Ingredients
Units
Scale
For the biscuits
- 350 g/12 oz potatoes (I used regular and sweet potatoes)
- 1/2 cup of plant milk
- 1,5 tsp dry yeast
- 350 g/12 oz whole-wheat flour
- 2,5 tbsp thick tahini
- 2 tbsp nutritional yeast (optional)
- salt, pepper
For the olive spread
- 1 cup of green olives
- 1 cup of fresh parsley
- 1 cup of fresh cilantro
- 1 small red onion
- 1 clove of garlic
- 1 lemon, juice
- 1 lime, juice
- salt, pepper
Instructions
- Peel and dice potatoes and steam or cook them. Once soft, let them cool to room temperature, then mash them with a potato masher.
- Combine milk, mashed potatoes, yeast, tahini, flour, nutritional yeast, salt and pepper in a large bowl and work into a soft dough ball. Kneed until uniform in consistency. Cover and let rest for about an hour.
- Roll the dough out on a floured surface evenly to 2,5 cm/1 inch thickness.

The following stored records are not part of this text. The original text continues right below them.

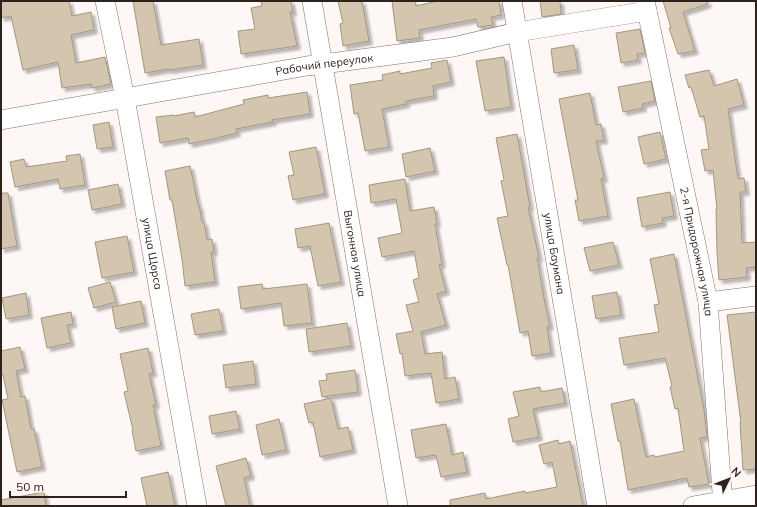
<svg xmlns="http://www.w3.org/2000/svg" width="757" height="507" font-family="Mulish,sans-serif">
	<defs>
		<filter id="shadow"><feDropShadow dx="3.5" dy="3.5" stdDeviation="1" flood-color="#0004"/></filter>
	</defs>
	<rect width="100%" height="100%" fill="#fdf7f5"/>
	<g fill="#d4c5af" stroke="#a49681" filter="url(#shadow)">
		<polygon points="1,1 69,1 72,16 91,12 94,30 71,35 76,63 105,57 111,84 92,88 91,84 62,88 58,62 23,70 11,16 1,18"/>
		<polygon points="133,1 153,1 161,45 199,39 203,65 169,70 168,69 145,73"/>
		<polygon points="261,1 291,1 293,12 290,12 297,46 241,54 238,31 255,29 251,8 262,6"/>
		<polygon points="338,1 362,1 369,41 343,46 340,24 343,23"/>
		<polygon points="392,1 415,1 416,6 438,1 499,1 501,15 491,17 493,25 478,27 476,19 419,30 420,38 397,41"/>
		<polygon points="540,1 560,1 561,14 542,17"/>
		<polygon points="663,1 707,1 708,4 683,12 695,51 678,54 669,28 671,28"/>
		<polygon points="640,29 645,53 637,54 638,60 621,63 616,33"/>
		<polygon points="574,45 578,70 554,73 551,49"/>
		<polygon points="504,57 511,107 485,111 476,61"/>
		<polygon points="447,60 451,82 433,86 434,96 406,101 406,104 382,109 389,147 365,151 358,113 354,114 350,85 383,80 382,75 400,71 400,74 432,68 431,63"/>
		<polygon points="709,70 714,86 737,79 744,105 728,109 738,179 744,178 746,192 740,192 742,243 756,242 756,267 746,268 747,277 719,280 717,252 716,209 717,209 713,170 705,171 701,150 709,149 704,116 700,117 691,87 689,88 685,75"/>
		<polygon points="651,81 655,101 642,104 643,108 623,112 618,87"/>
		<polygon points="307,92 310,114 272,120 273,122 236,129 237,133 217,138 189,144 188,138 160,143 156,117 174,115 174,116 194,112 195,117 244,104 243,100 268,95 268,98"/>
		<polygon points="590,93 596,125 601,124 604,140 596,141 604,178 601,179 608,216 579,221 575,200 578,200 559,99"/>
		<polygon points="109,122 113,147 97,149 93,125"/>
		<polygon points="660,132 666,159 644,164 638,137"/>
		<polygon points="517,134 530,207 528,207 539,258 537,258 545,304 550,326 547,327 551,353 532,356 528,331 520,333 508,265 507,265 497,218 508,216 501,181 504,180 496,138"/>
		<polygon points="316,147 325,194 293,200 288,176 294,175 289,152"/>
		<polygon points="430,148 435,171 406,177 402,154"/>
		<polygon points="80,154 85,185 60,189 58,179 15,187 10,162 24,159 26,167 67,161 66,156"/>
		<polygon points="190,166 198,205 199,205 202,222 204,222 207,240 212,239 214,252 211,252 215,282 185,286 182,259 172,200 170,200 165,171"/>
		<polygon points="405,179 410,211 434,207 437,223 435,224 442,264 439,265 446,291 437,294 446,325 421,332 425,354 442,352 445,379 455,377 459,399 436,403 431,373 405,376 402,353 400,354 396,334 413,331 406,305 419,302 413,280 419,278 414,251 382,257 378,238 402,233 396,199 371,203 369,185"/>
		<polygon points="118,184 122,204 92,210 88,190"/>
		<polygon points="670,192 674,216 662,218 663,223 642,227 637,198"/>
		<polygon points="1,193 8,193 17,246 1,249"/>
		<polygon points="329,223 341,282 318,286 310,246 298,248 295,229"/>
		<polygon points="127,236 134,272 102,278 95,242"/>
		<polygon points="613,242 619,265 590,271 584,248"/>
		<polygon points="674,254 704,410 707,437 700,438 709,484 689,487 687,478 628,490 620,441 618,441 611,404 634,399 646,457 654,455 655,457 684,451 678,408 675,409 670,387 672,386 665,358 624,365 619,338 659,332 654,305 659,304 650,259"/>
		<polygon points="110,282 116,302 94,308 88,288"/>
		<polygon points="262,284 263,289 307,284 312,323 284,326 281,303 241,309 238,287"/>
		<polygon points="617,292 621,315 596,319 592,296"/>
		<polygon points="26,293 29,315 6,319 2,298"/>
		<polygon points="141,301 145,323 116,329 112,307"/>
		<polygon points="219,309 223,331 195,335 191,314"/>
		<polygon points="71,312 73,324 67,325 71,343 47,348 41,318"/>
		<polygon points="756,312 756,469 743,470 740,423 741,423 727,315"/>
		<polygon points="347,323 351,346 309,352 306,329"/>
		<polygon points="20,347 25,369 16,371 21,397 25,396 31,429 34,429 42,467 17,472 2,400 8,399 3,375 1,375 1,351"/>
		<polygon points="148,348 153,373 149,374 156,405 153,405 161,446 136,451 132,430 133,430 124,392 128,391 120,354"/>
		<polygon points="253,361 256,384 226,388 223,365"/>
		<polygon points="355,370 358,392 322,397 319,381 327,380 326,374"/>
		<polygon points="540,387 541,392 562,388 565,403 533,409 539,437 513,442 508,419 519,416 513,392"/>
		<polygon points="331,398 338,429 348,427 353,450 320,457 313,422 309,423 304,404"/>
		<polygon points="236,411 240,429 212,434 209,416"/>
		<polygon points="279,419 286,450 262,455 256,425"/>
		<polygon points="446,424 452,455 463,452 467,472 441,477 436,455 416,458 411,430"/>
		<polygon points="558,440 559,444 570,441 583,506 450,506 450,500 485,493 486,499 525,491 525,493 557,487 552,462 544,464 539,445"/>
		<polygon points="246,458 251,476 244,478 250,506 226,506 216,466"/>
		<polygon points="168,472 175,506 147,506 141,478"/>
		<polygon points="44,492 46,506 1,506 1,500"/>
	</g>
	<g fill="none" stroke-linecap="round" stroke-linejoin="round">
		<defs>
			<g id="minor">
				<path id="s1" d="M105 1 125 98 197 506"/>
				<path id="s2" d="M312 1 398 506"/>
				<path id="s3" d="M512 1 597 506"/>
				<path id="s4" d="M645 1 708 302 723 506"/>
				<path id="s5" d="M1 120 307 66 453 47 517 32 647 11"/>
				<polyline points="708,302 756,296"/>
				<polyline points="693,506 756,495"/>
			</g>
		</defs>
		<use href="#minor" stroke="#897167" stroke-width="20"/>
		<use href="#minor" stroke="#fff" stroke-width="19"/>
	</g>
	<g text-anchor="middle" stroke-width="4" stroke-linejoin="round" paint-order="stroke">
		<g font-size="11" fill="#2c221e" stroke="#fdf7f5">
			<text dy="4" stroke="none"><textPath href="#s5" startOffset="328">Рабочий переулок</textPath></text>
			<text dy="4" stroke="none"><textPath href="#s4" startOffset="256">2-я Придорожная улица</textPath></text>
			<text dy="4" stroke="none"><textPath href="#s1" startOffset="257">улица Щорса</textPath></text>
			<text dy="4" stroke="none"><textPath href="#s2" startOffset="256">Выгонная улица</textPath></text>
			<text dy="4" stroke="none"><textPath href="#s3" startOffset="256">улица Баумана</textPath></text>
		</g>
	</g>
	<rect width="757" height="507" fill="none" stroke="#2c221e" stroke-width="4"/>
	<g transform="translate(729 479) rotate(47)" stroke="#fdf7f5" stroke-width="3" paint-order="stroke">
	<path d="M0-3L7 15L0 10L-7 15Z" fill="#2c221e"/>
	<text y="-6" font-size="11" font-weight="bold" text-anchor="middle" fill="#2c221e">N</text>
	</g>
	<path d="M10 491v6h116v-6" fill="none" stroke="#2c221e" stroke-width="2"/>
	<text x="16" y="491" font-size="12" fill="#2c221e" stroke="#fdf7f5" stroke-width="3" paint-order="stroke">50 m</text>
</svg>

Fold the dough in half, then in half again. Cover it with a cloth and let rest for 30 minutes. Repeat this step 1-3 more times. You can also omit this process, if you are inpatient, but that’s what makes the dough especially soft.
- Roll out the dough once again to 1,5 cm/0.6 inch thickness and score the top crisscross with a knife. Cut out biscuits with a round shape (I used a 4 cm/1.5 inch cookie cuter). Gather the scraps, and roll the dough again. Repeat the scoring and the cutting.
- Place the biscuits on a baking tray and let them rest for another 15-20 minutes.
- Brush the top of the biscuits with milk. Bake them at 200°C/400°F in preheated oven for 20-25 minutes or until golden brown. Enjoy!
Olive spread
- Combine all the ingredients in a food processor and pulse until well chopped, but not pureed. Serve with the warm or cold potato biscuits.
Notes
You can sprinkle vegan cheese or sesame seeds on top of the biscuits too.
Gluten-free version
Instead of whole-wheat flour, here I used a mixture of oat (20 g/0.7 oz), corn (100 g/3.5 oz), quinoa (80 g/2.8 oz), chickpea (15 g/0.5 oz) and rice (140 g/4.9 oz) flour. I added only 1/4 cup of oat milk, plus 4-5 tablespoons of soy yogurt. Then followed the exact same steps as above. This version tastes a bit more corn bread-y, than the not GF version, but still very delicious!